┌──

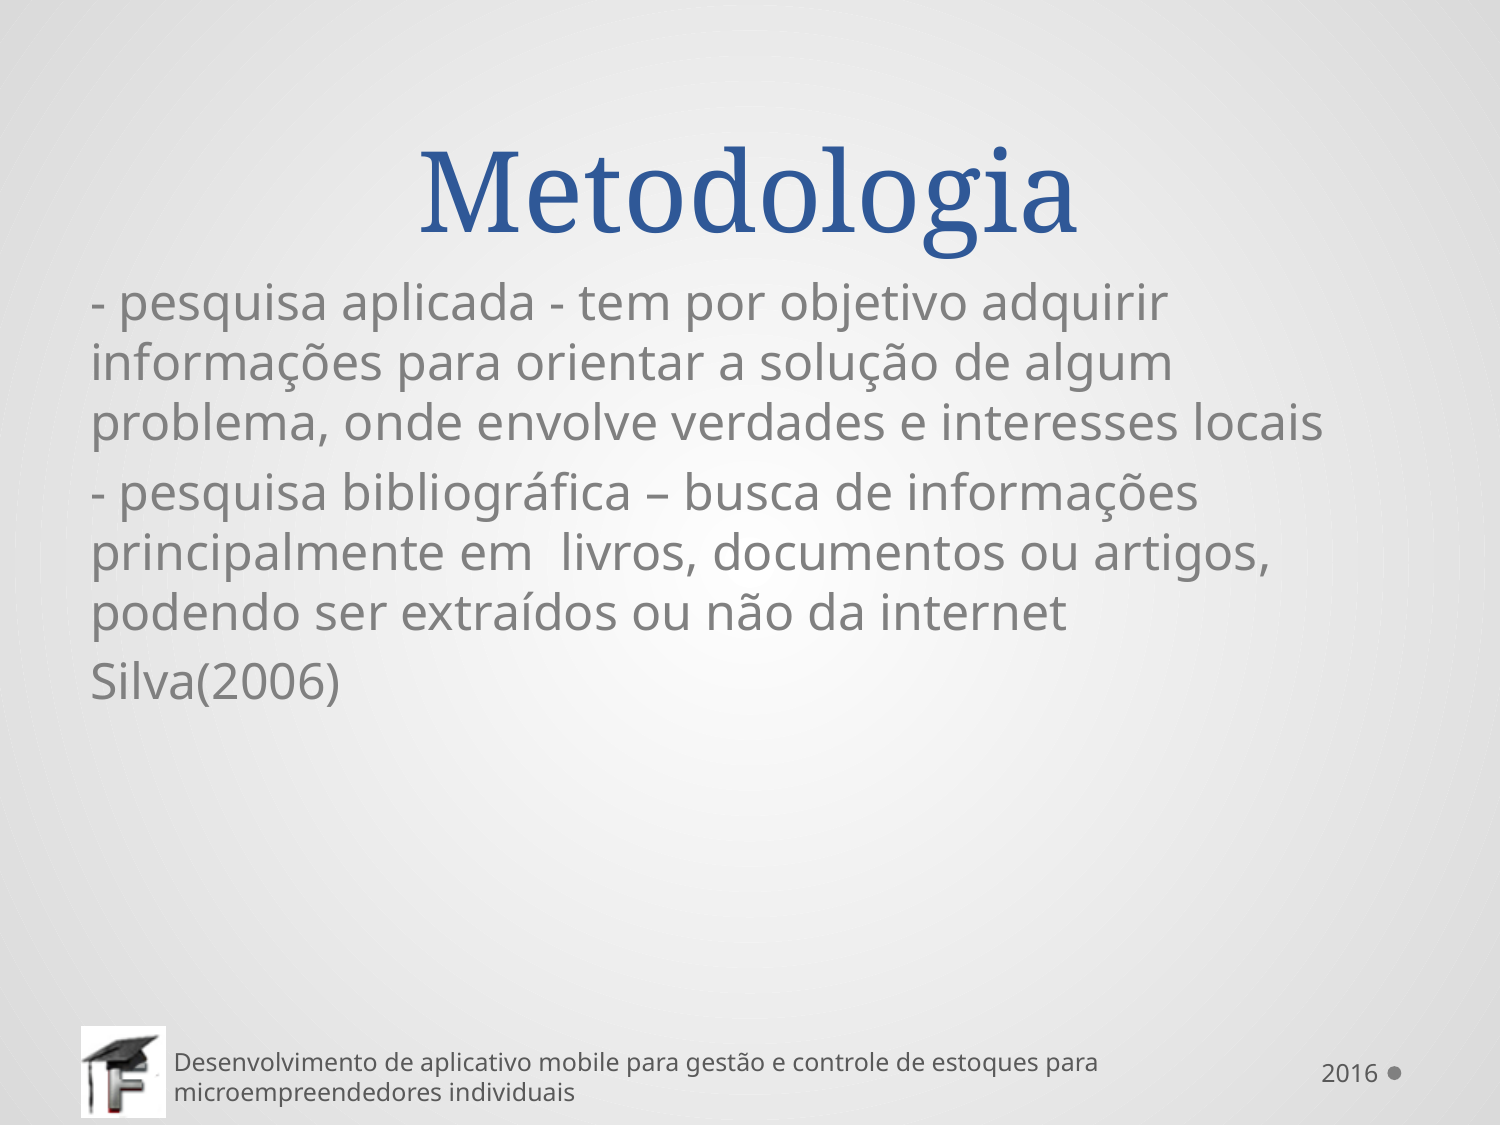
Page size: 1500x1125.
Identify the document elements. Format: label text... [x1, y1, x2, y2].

picture [81, 1026, 166, 1118]
title Metodologia [75, 0, 1425, 263]
footer Desenvolvimento de aplicativo mobile para gestão e controle de estoques para microempreendedores individuais [166, 1046, 1128, 1107]
list - pesquisa aplicada - tem por objetivo adquirir informações para orientar a solução de algum problema, onde envolve verdades e interesses locais - pesquisa bibliográfica – busca de informações principalmente em livros, documentos ou artigos, podendo ser extraídos ou não da internet Silva(2006) [75, 263, 1425, 1005]
slide_number 2016 [1043, 1042, 1386, 1103]
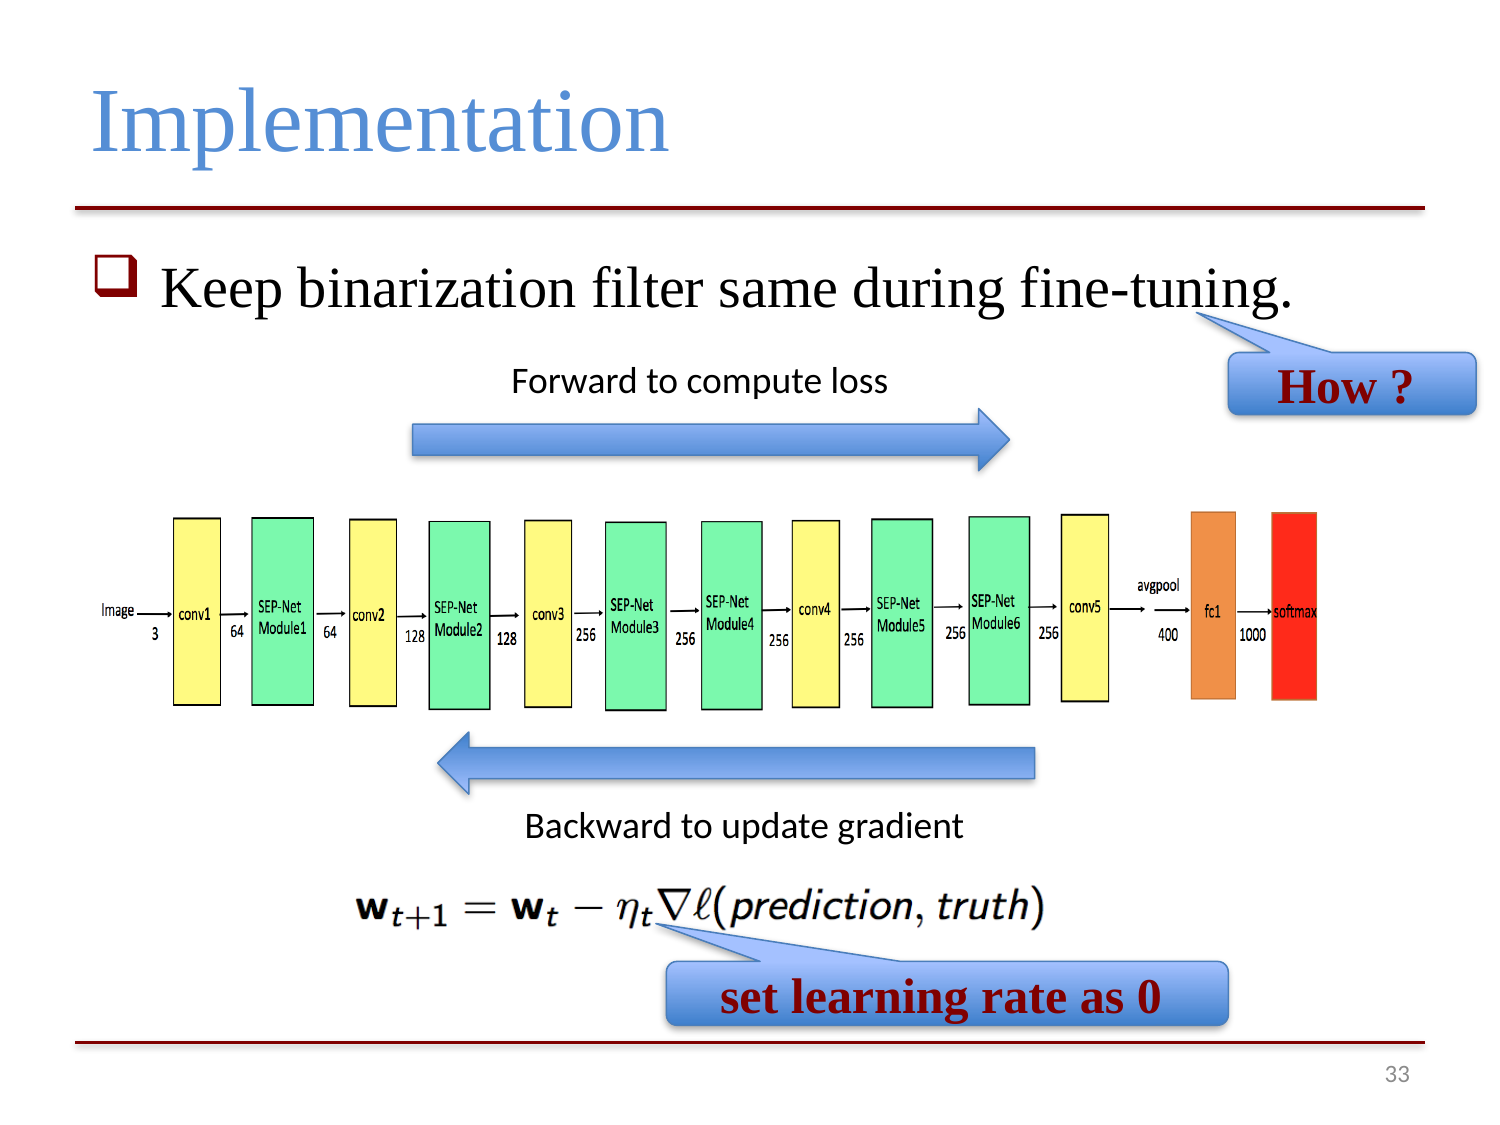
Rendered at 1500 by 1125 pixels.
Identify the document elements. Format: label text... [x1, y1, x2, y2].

text_box [411, 407, 1011, 472]
title Implementation [75, 20, 1425, 208]
text_box How ? [1195, 311, 1477, 416]
picture [299, 853, 1107, 966]
picture [89, 483, 1347, 757]
text_box [439, 766, 1036, 795]
slide_number 32 [1074, 1042, 1425, 1103]
text_box Forward to compute loss [496, 348, 910, 409]
text_box set learning rate as 0 [665, 960, 1230, 1027]
text_box Backward to update gradient [509, 793, 994, 852]
list Keep binarization filter same during fine-tuning. [75, 241, 1425, 1030]
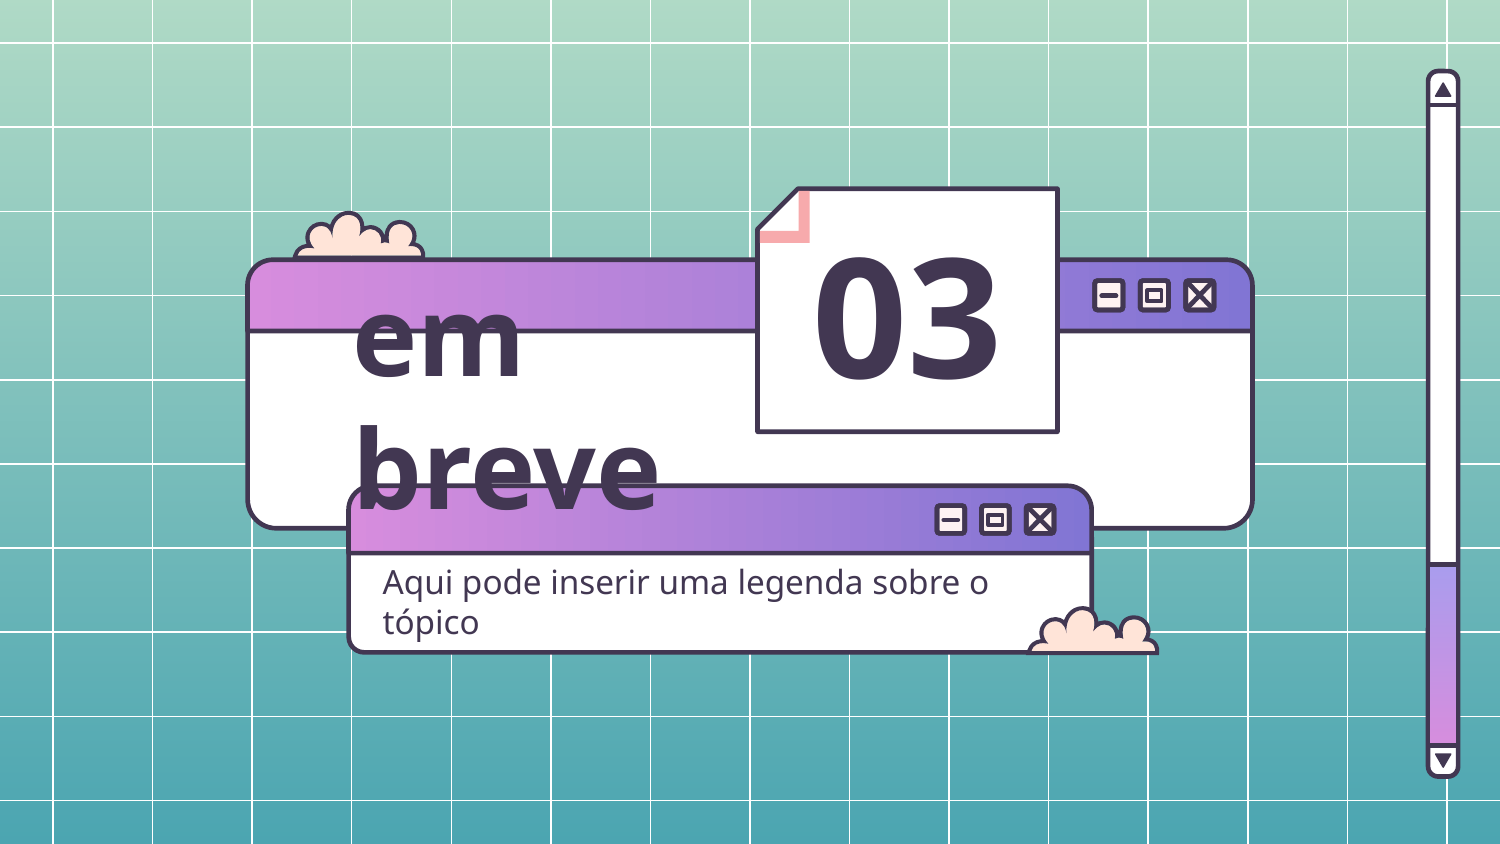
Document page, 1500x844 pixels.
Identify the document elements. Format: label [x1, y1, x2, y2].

text_box [1025, 605, 1160, 656]
text_box [757, 188, 1058, 432]
text_box [348, 485, 1092, 653]
text_box [247, 259, 1253, 529]
text_box [291, 210, 426, 260]
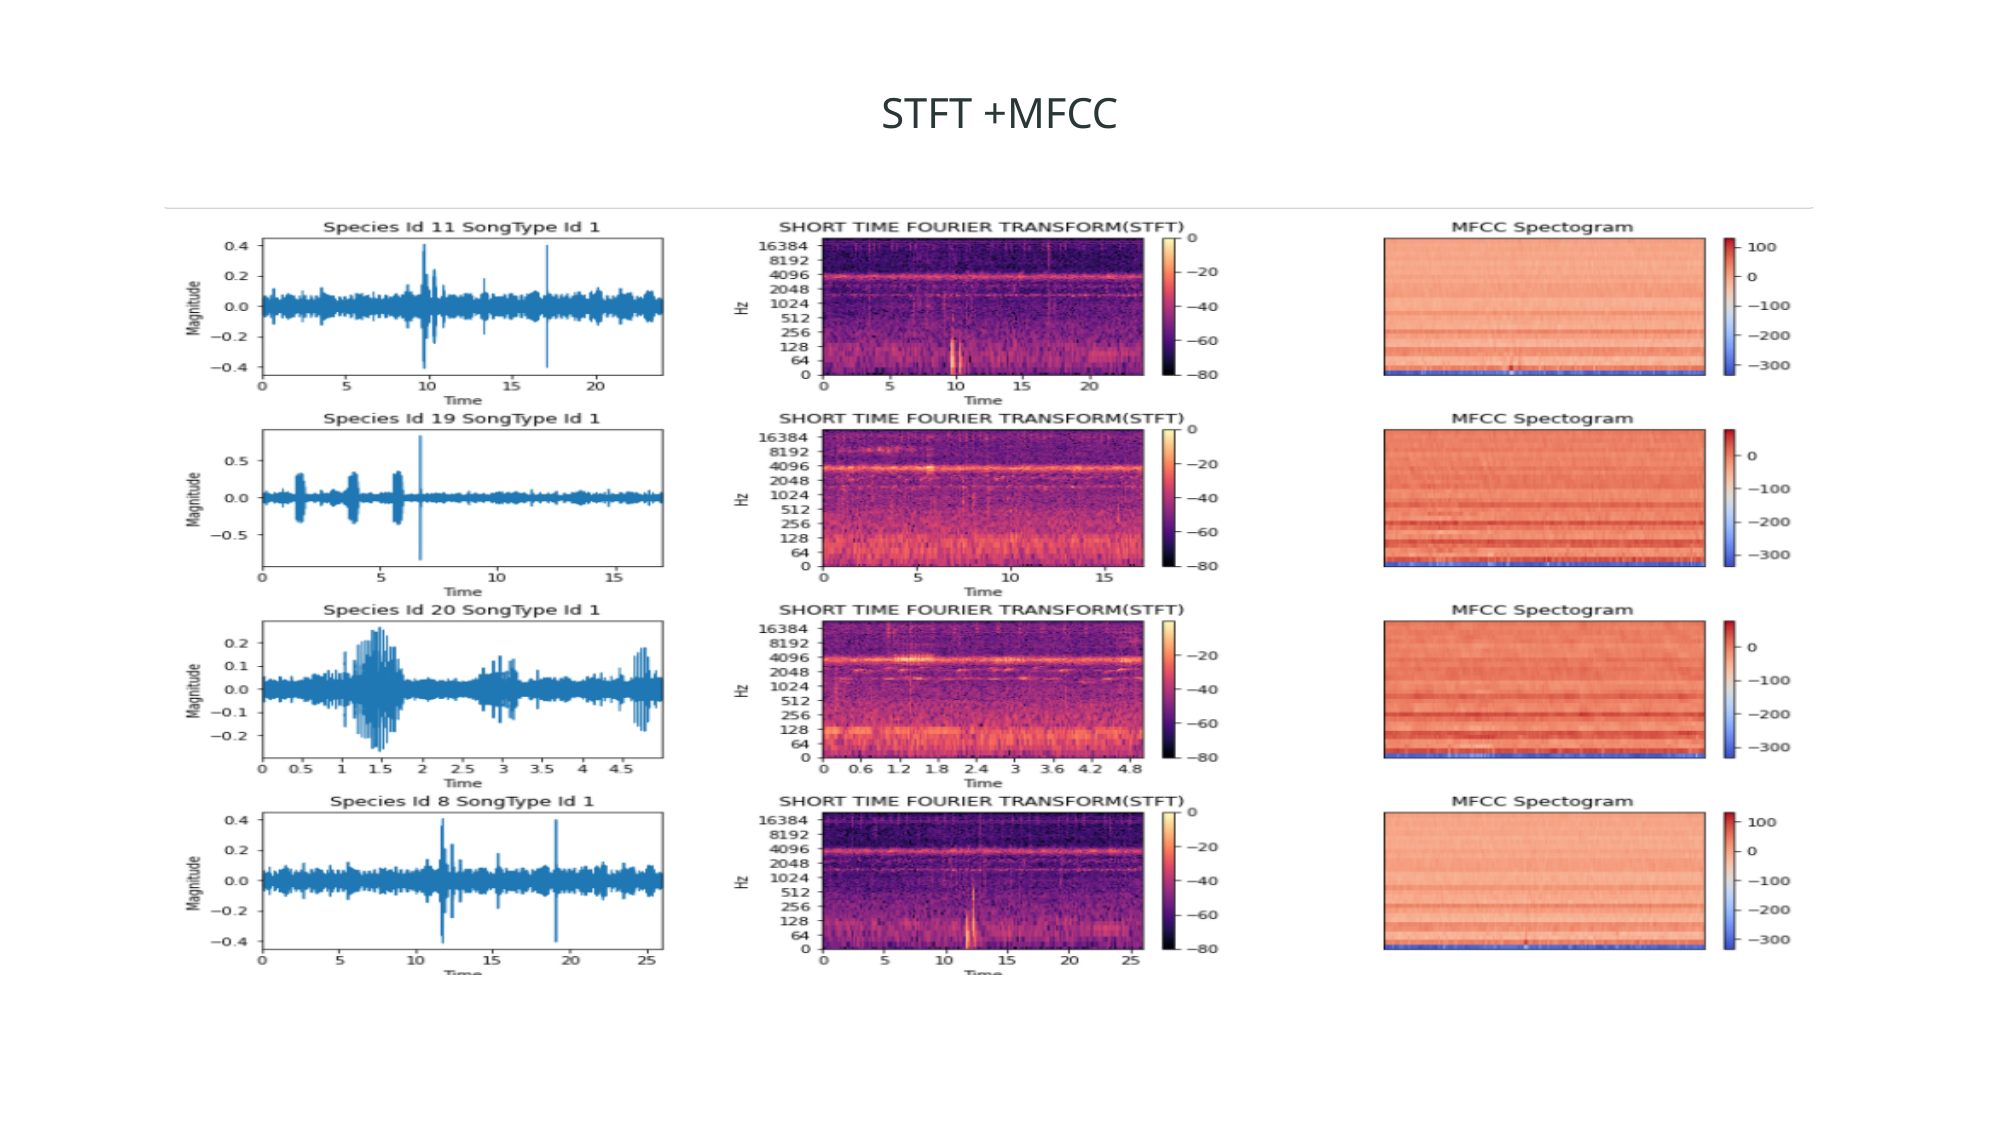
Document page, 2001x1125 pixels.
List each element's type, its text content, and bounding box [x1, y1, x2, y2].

title STFT +MFCC [158, 78, 1842, 146]
picture [157, 207, 1826, 975]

└──

# What you will do
Everything in the records above should be retyped exactly except the pictures.

# Result of the task
Page size: 1500x1125.
Identify the document elements. Format: label text... [x1, y1, x2, y2].

picture [81, 1026, 166, 1118]
title Metodologia [75, 0, 1425, 263]
footer Desenvolvimento de aplicativo mobile para gestão e controle de estoques para microempreendedores individuais [166, 1046, 1128, 1107]
list - pesquisa aplicada - tem por objetivo adquirir informações para orientar a solução de algum problema, onde envolve verdades e interesses locais - pesquisa bibliográfica – busca de informações principalmente em livros, documentos ou artigos, podendo ser extraídos ou não da internet Silva(2006) [75, 263, 1425, 1005]
slide_number 2016 [1043, 1042, 1386, 1103]
Rendered at 1500 by 1125 pixels.
Identify the document elements. Format: label text... [x1, y1, x2, y2].

text_box [411, 407, 1011, 472]
title Implementation [75, 20, 1425, 208]
text_box How ? [1195, 311, 1477, 416]
picture [299, 853, 1107, 966]
picture [89, 483, 1347, 757]
text_box [439, 766, 1036, 795]
slide_number 32 [1074, 1042, 1425, 1103]
text_box Forward to compute loss [496, 348, 910, 409]
text_box set learning rate as 0 [665, 960, 1230, 1027]
text_box Backward to update gradient [509, 793, 994, 852]
list Keep binarization filter same during fine-tuning. [75, 241, 1425, 1030]
Document page, 1500x844 pixels.
Identify the document elements. Format: label [x1, y1, x2, y2].

text_box [1025, 605, 1160, 656]
text_box [757, 188, 1058, 432]
text_box [348, 485, 1092, 653]
text_box [247, 259, 1253, 529]
text_box [291, 210, 426, 260]
Document page, 2001x1125 pixels.
List each element's type, its text content, and bounding box [x1, y1, x2, y2].

title STFT +MFCC [158, 78, 1842, 146]
picture [157, 207, 1826, 975]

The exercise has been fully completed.